**Your assignment:**
Answer these questions using the interview excerpt:
1. In what grade is the student who sent the questions?
2. In what year did the writer make a first sale?
3. In what year did the novel Frameshift come out?

(Page excerpt begins)

Five questions
A grade-ten student named Ryan wrote to me today to see if I'd be willing to answer some questions for a paper he was writing for school. I said sure:
1. About how long have you been writing?
I've written stories ever since I was a little boy; my mother has one I wrote when I was seven that I bet she's going to put on eBay someday. I started getting really serious about writing fiction when I was 15, submitted my first story to a magazine when I was 17, and made my first sale when I was 19, in 1979. I've been a full-time writer since I was 23, and a full-time novelist for 17 years now.
2. Here's a fun one: what kind of ethical concerns are related to the field?
Science fiction obviously deals with questions of our relationship to technology, and whether it improves our lives, of biotechnology, of definitions of personhood and who is entitled to rights; those questions are explicit in many works of science fiction. Beyond that, any issue can be explored in a science-fiction novel; my novel Frameshift came out in 1997, for instance, and it explored the exact same ethical issues surrounding John Demjanjuk and the search for justice related to Nazi war crimes as Demjanjuk's current real-life trial is exploring -- with Demjanjuk himself a character in my book.

(Page excerpt ends)
(Provided material begins)

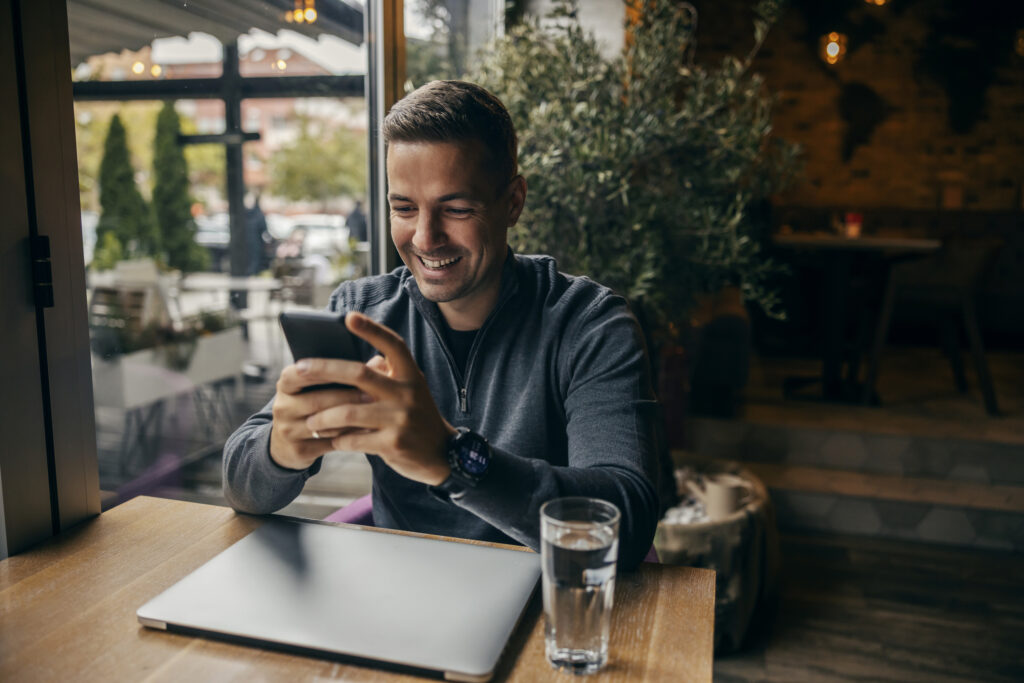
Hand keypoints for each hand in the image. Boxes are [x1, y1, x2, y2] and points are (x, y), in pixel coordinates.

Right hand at [270, 365, 370, 470]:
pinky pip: (331, 443)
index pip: (298, 374)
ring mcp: (289, 430)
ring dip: (352, 419)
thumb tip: (380, 362)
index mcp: (286, 385)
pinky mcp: (300, 450)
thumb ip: (347, 372)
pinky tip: (369, 430)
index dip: (322, 370)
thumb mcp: (320, 387)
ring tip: (375, 412)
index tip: (353, 369)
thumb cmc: (314, 404)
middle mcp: (283, 407)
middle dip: (347, 397)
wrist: (289, 443)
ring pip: (326, 424)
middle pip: (317, 401)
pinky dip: (352, 436)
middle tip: (373, 394)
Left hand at [301, 312, 455, 484]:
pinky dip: (337, 439)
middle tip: (298, 369)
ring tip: (310, 420)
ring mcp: (401, 419)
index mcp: (410, 375)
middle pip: (359, 374)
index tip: (349, 317)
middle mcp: (407, 393)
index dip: (372, 329)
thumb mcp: (409, 390)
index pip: (393, 345)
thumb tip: (349, 359)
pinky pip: (353, 439)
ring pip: (348, 412)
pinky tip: (329, 438)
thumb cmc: (416, 416)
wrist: (441, 453)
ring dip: (323, 417)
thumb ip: (385, 374)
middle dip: (324, 369)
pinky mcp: (393, 444)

(Provided material ends)

**Exercise solution:**
1. Grade ten
2. 1979
3. 1997